In 1956, Svaetichin was able to make a breakthrough and discovered that certain retinal neurons hyperpolarize instead of depolarize from light stimulation. Until now, scientists had thought that neurons could only be depolarized by synaptic input (Perlman, Kolb, Nelson, 2011). Initially, Svaetichin thought that he was looking at single cones, but gradually realized that the signals (S-Potentials) came from a second order layer of neurons postsynaptic to the photo receptors (cones). This helped explain opponency and laid the foundation for the field of retinal interneuron research. Over time these neurons came to be named horizontal cells, which have come to be foundational for our understanding of vision and for the development of the theory behind neural networks and artificial intelligence (AI).

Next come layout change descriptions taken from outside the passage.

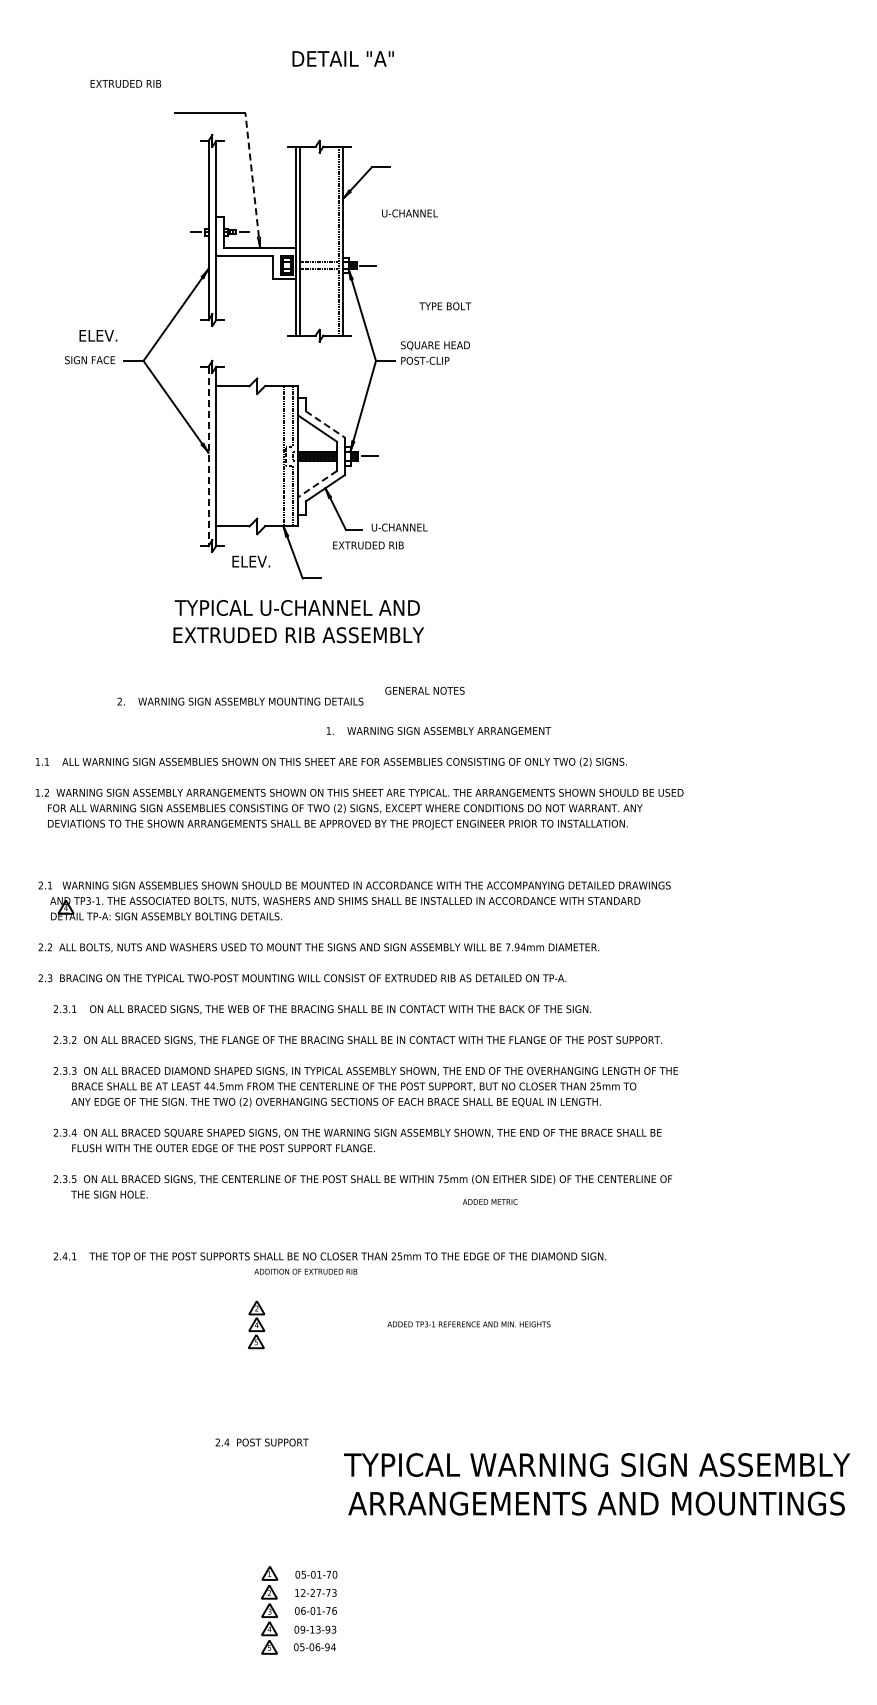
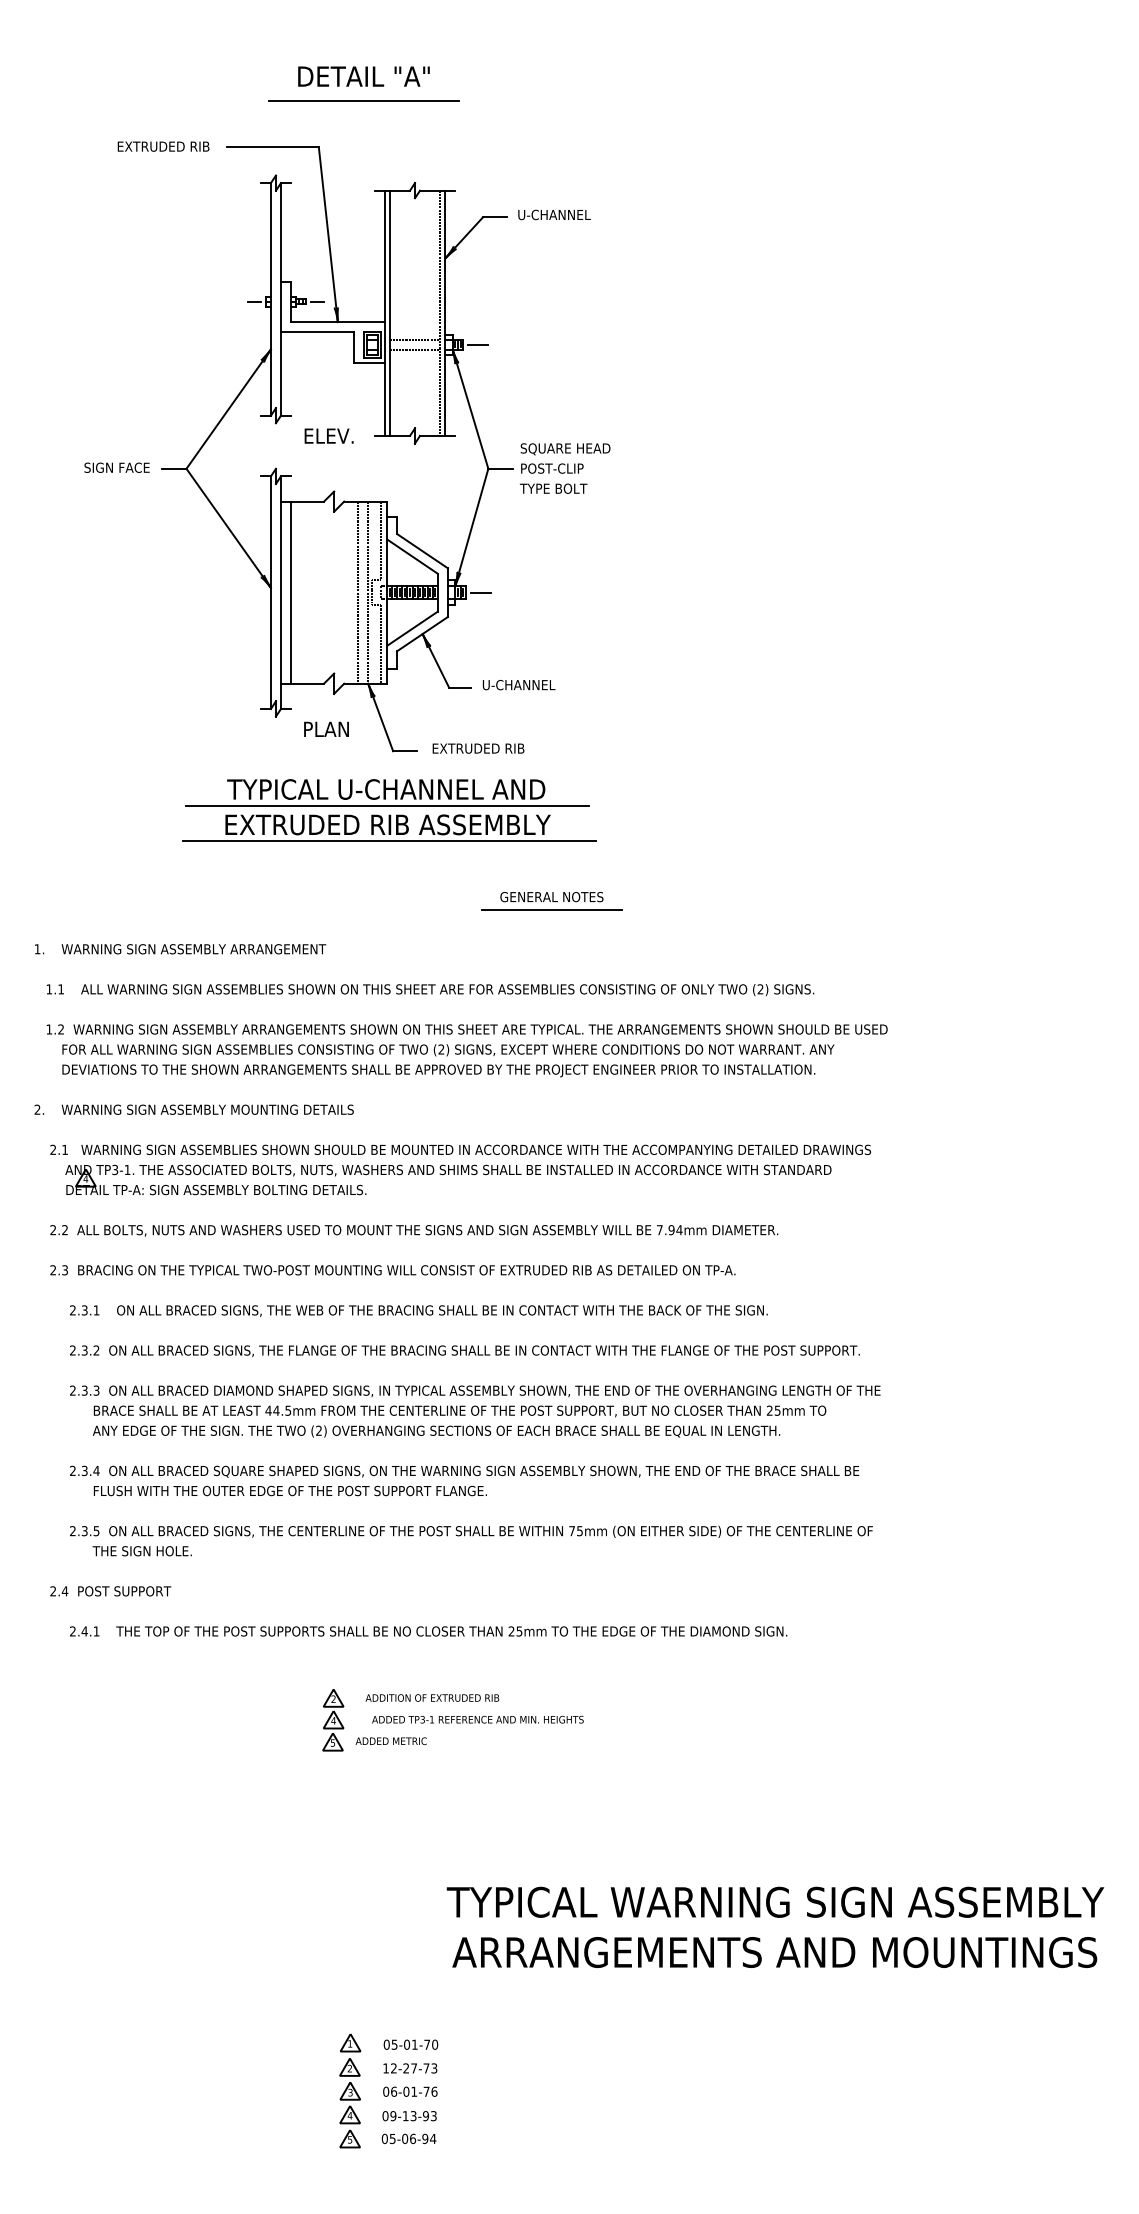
text: (342, 58) -> (363, 76), moved
line: (279, 77) -> (363, 100), added
text: (125, 83) -> (163, 146), moved
line: (252, 180) -> (327, 234), dashed -> solid
text: (409, 213) -> (553, 214), moved
text: (445, 306) -> (553, 488), moved
text: (98, 335) -> (329, 435), moved
line: (325, 424) -> (422, 551), dashed -> solid
line: (208, 456) -> (270, 592), dashed -> solid
line: (224, 456) -> (291, 592), added
line: (275, 456) -> (357, 592), added
line: (317, 484) -> (412, 629), dashed -> solid
text: (368, 545) -> (478, 748), moved
text: (251, 561) -> (326, 729), ELEV. -> PLAN
line: (297, 620) -> (386, 805), added
line: (299, 647) -> (389, 840), added
line: (424, 700) -> (551, 909), added
text: (240, 701) -> (194, 1109), moved
text: (439, 730) -> (181, 948), moved
text: (490, 1201) -> (391, 1740), moved
text: (305, 1271) -> (431, 1697), moved
text: (468, 1324) -> (477, 1719), moved
text: (261, 1442) -> (109, 1591), moved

“The discovery of neural color opponency ranks with the most significant findings in color vision in the 20th century” (p292, Gouras, 1982). Together with MacNichol, Svaetichin named these opponent cells yellow-blue and red-green opponent color cells with on-center and off-surround for these specific color pairings. Opponency can be seen as the first layer of information processing in the neural networks that enable vision.

Svaetichin’s maybe greatest contribution to visual neuroscience was by showing that retinal neurons show specific sensitivity to three different clusters of wavelengths in the areas of red, green and blue. This provided the first biological demonstration of Young-Helmholz trichromatic theory proposed by Thomas Young in 1802.

In the later years of his life Svaetichin directed a laboratory at the Venezuelan Institute of Neurology and Brain Research.